More than a third of New Jersey's hospitals were operating in the red through the third quarter of 2020, according to the latest figures from the New Jersey Hospital Association.

As hospitals continue to deal with increased expenses related to the pandemic, many New Jersey residents appear to be delaying non-COVID care due to fears they may contract the virus, the association says.

"Our hospitals are taking extraordinary COVID-19 safety precautions to be the centers of safety and care that our communities rely on," NJHA President and CEO Cathy Bennett said in a written statement. "We must look out for our family, our friends, our neighbors and ourselves to ensure we are still getting regular care and are on alert for serious symptoms."

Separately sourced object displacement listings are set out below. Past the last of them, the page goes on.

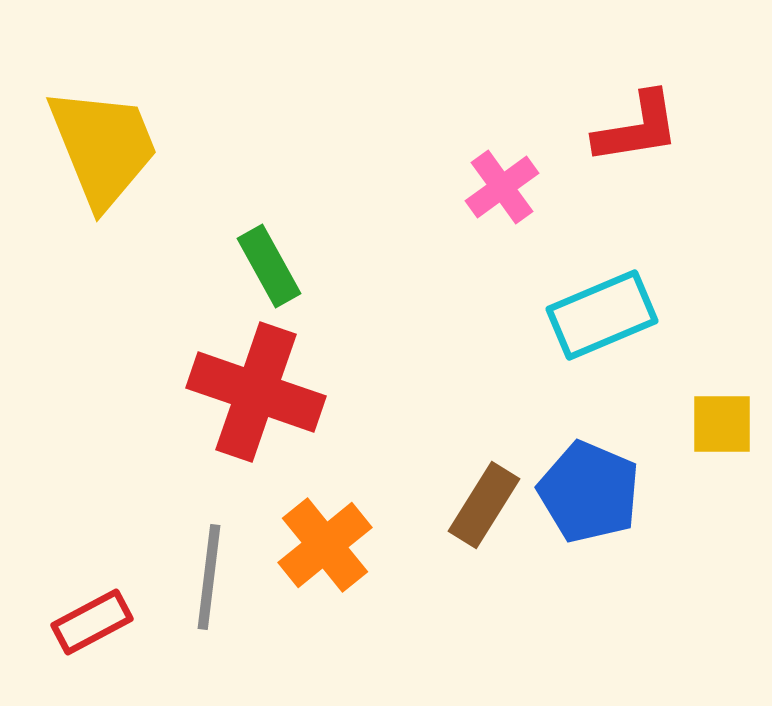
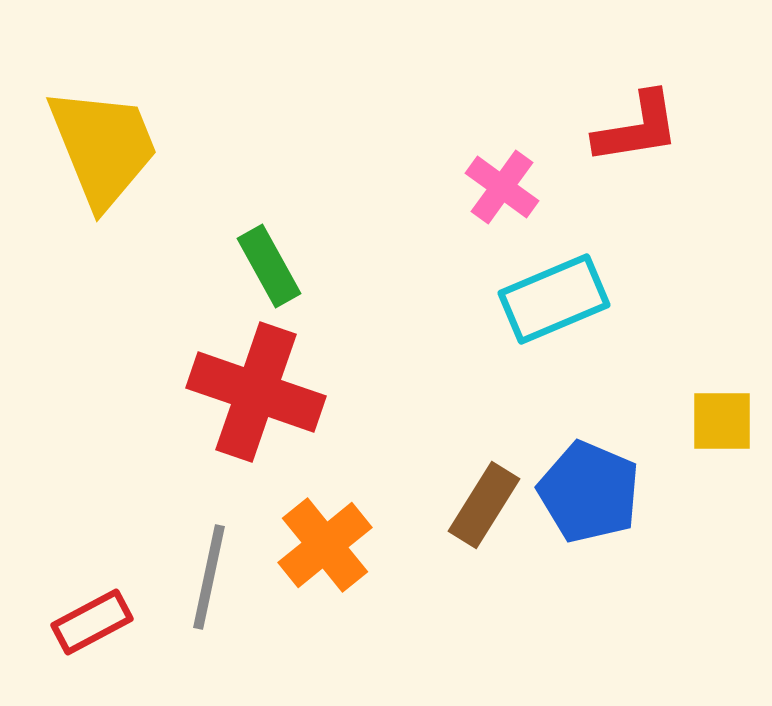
pink cross: rotated 18 degrees counterclockwise
cyan rectangle: moved 48 px left, 16 px up
yellow square: moved 3 px up
gray line: rotated 5 degrees clockwise
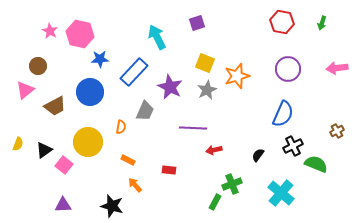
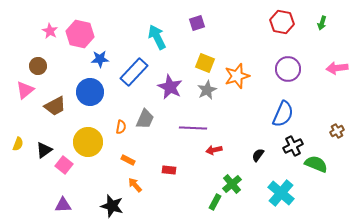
gray trapezoid: moved 8 px down
green cross: rotated 18 degrees counterclockwise
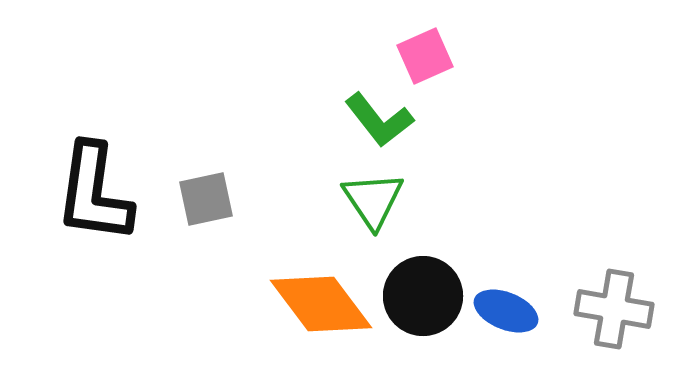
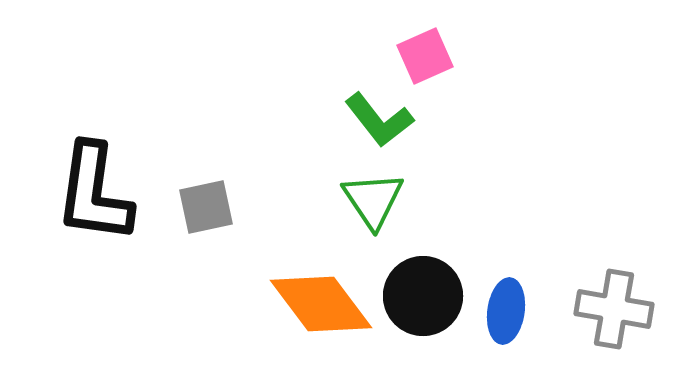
gray square: moved 8 px down
blue ellipse: rotated 76 degrees clockwise
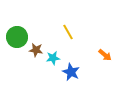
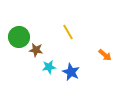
green circle: moved 2 px right
cyan star: moved 4 px left, 9 px down
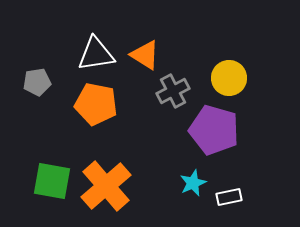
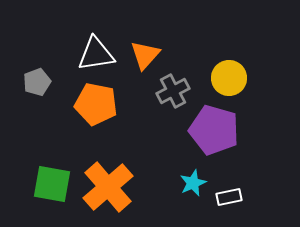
orange triangle: rotated 40 degrees clockwise
gray pentagon: rotated 12 degrees counterclockwise
green square: moved 3 px down
orange cross: moved 2 px right, 1 px down
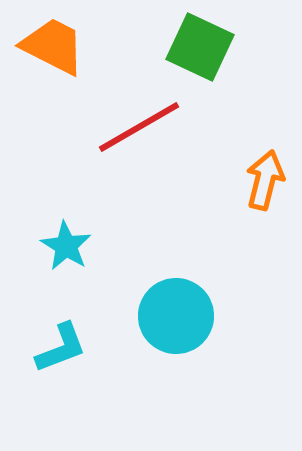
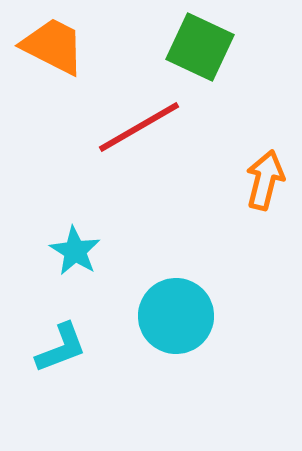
cyan star: moved 9 px right, 5 px down
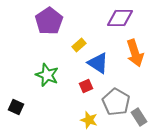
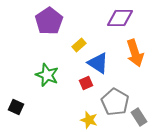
red square: moved 3 px up
gray pentagon: moved 1 px left
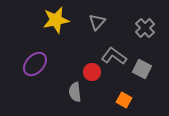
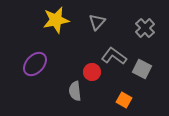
gray semicircle: moved 1 px up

Looking at year-to-date data through September, the association recorded a 27% decline in emergency department visits compared to the same time frame in 2019. The hospitals also experienced a 20% decline in outpatient volume and a 10% decline in inpatient admissions, according to the report. At the same time, expenses increased 10%.

Due to that combo, the percent of hospitals posting operating losses nearly doubled, to 41%. There was an average statewide operating margin of 1.6%.

According to the report, relief aid to hospitals "has not erased the financial strain" on the facilities.

"We don't want to create any immediate concern about the availability of our hospitals in the here and now ... They're open, they have everything in place to provide safe, effective care," NJHA spokeswoman Kerry McKean Kelly. "But you can not sustain those kinds of margins for the long haul in the years ahead, and still have a healthcare system that's prepared for all situations and all emergencies."

Kelly said the biggest concern right now is residents delaying care "and potentially putting their health at risk."

"The threat of delaying your care is probably far greater than any threat of COVID," she said.